所以今天看著朱鎔基的遺體被火化,我想到的不是一個共產黨員的葬禮,我想到的是一個時代。那個時代相信:只要改革,共產黨就能活下去;只要開放,中國就會越來越富;只要經濟發展,政治問題可以慢慢解決;只要老百姓生活越來越好,權力從哪裡來並不重要。

朱鎔基就是這個時代最優秀的修表匠之一。他真的修過,他真的拼命修過,而且他真的一度把那隻鍾修得走得飛快。我們不能因為今天看見了這套制度的困境,就否認當年的改革曾經創造過巨大變化,但同樣不能因為那隻鍾曾經走得很準,就相信它永遠不會壞。

今天朱鎔基已經化為骨灰,而他所代表的那個政治命題,也越來越接近它最終必須面對的審判:共產黨能不能只改革經濟,而永遠不改革權力?

四十多年前,這個問題可以拖;二十年前,這個問題可以用高速增長遮住;十年前,還可以用民族主義和大國崛起重新包裝。今天呢?房地產在調整,地方債在累積,人口在老化,民間投資承壓;消費不足,年輕人的預期在改變,外部環境也已遠非朱鎔基加入WTO時的世界。
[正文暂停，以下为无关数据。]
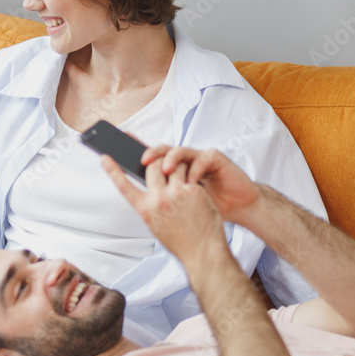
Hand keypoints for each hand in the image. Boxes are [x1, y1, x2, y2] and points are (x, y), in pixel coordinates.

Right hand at [103, 155, 227, 267]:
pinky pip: (191, 175)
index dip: (112, 170)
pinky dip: (194, 178)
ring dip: (178, 167)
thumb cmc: (180, 242)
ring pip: (175, 165)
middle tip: (164, 164)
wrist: (203, 252)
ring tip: (183, 178)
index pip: (124, 186)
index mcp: (145, 210)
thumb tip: (152, 187)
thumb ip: (151, 205)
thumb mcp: (156, 225)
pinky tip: (197, 192)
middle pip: (153, 165)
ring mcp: (177, 194)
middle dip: (158, 161)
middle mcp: (159, 200)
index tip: (104, 158)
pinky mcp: (194, 191)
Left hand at [141, 146, 260, 224]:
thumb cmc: (209, 205)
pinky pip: (202, 158)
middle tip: (142, 161)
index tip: (116, 148)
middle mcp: (183, 161)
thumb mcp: (181, 203)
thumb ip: (165, 196)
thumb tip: (140, 197)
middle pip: (162, 151)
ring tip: (166, 170)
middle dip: (150, 154)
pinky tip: (192, 181)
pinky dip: (196, 170)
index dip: (135, 151)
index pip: (150, 158)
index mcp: (173, 170)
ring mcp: (198, 157)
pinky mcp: (215, 158)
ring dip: (171, 159)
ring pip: (180, 150)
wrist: (238, 206)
所有曾經被高速增長遮住的問題,正在一層一層重新浮出水面。

那道最古老的問題又回來了。

十九、修表匠死了,表還在走

今天爐火熄滅以後,朱鎔基只剩下一捧灰;但北京依舊車水馬龍,上海的高樓依舊燈火通明;高鐵依舊飛馳,工廠依舊生產,五星紅旗依舊每天升起;新聞聯播依舊告訴十四億人:形勢很好,大局穩定,長期向好的基本面沒有改變。
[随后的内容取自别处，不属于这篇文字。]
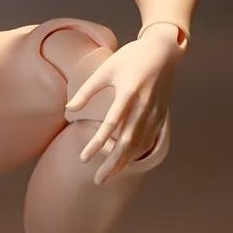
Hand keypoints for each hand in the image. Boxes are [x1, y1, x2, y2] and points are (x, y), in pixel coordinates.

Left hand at [65, 25, 183, 184]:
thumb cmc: (130, 58)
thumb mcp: (105, 69)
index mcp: (129, 92)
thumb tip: (68, 110)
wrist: (164, 51)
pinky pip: (149, 140)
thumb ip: (87, 91)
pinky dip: (137, 153)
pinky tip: (126, 162)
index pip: (111, 124)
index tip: (84, 158)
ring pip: (139, 144)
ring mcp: (155, 112)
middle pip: (128, 142)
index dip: (97, 143)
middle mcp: (144, 106)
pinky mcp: (161, 115)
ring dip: (124, 162)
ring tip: (108, 176)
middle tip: (97, 181)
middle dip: (112, 164)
一切看起來都還在正常運轉,就像1901年的大清。李鴻章死了,紫禁城依舊巍峨,大清龍旗依舊飄揚,各級官員依舊跪拜,皇帝依舊是皇帝,沒有人知道十年以後會發生什麼。

今天我們同樣不知道。我並不想預言朱鎔基死後十年,中共一定滅亡,那太廉價。歷史從來不是算命,但我們至少可以提出一個問題:當一個政權最優秀的修表匠一個接一個離開,而後來的人不再修表,反而不斷把已經鬆開的發條重新擰緊,這隻鍾還能走多久?

二十、爐火已經熄滅,歷史的鐘還在走

朱鎔基歸西了。李鴻章死後一百二十五年,另一個中國修表匠也走進了歷史。一個修大清,一個修紅朝;一個搞洋務,一個搞改開;一個希望用西方機器救皇權,一個希望用市場經濟救黨權。他們都聰明,都能幹,都知道自己的國家出了嚴重問題,也都曾經在一個腐朽龐大的政治機器內部拼命工作,他們甚至都取得過巨大成就。

他們最終都碰到了同一堵牆:什麼都可以改,唯獨權力不能改。這堵牆,就是中國近代以來無數改革者最終撞上的牆。

今天朱鎔基的骨灰真正讓我想到的,並不是死亡,而是時間。李鴻章死後,大清還活了十年,朱鎔基死後,紅朝還能活多少年?十年?二十年?五十年?沒有人知道,也沒有必要假裝知道。決定一個政權命運的,從來不是某位老人死去的日期,而是這個政權還有沒有能力解決自己製造出來的問題,還有沒有能力重新給人民希望,還有沒有勇氣約束自己的權力,還有沒有可能讓年輕人重新相信明天。

如果這些問題的答案越來越是否定的,那麼真正值得注意的,就不是紅旗今天有沒有落下來,而是:托住它的那根旗杆,裡面是不是已經開始朽了。

北京的爐火熄滅了,紅朝修表匠化作了一捧灰。牆上的鐘還在走,紅旗也還在飄。一切似乎與昨天沒有什麼不同。只有歷史躲在牆後面,發出細微而固執的聲音:咔,咔,咔......

沒有人知道它是不是倒數計時,更沒有人知道最後一聲會在哪一天響起。但李鴻章如果地下有知,大概會明白這種聲音,因為一百二十五年前,他也曾經聽見過。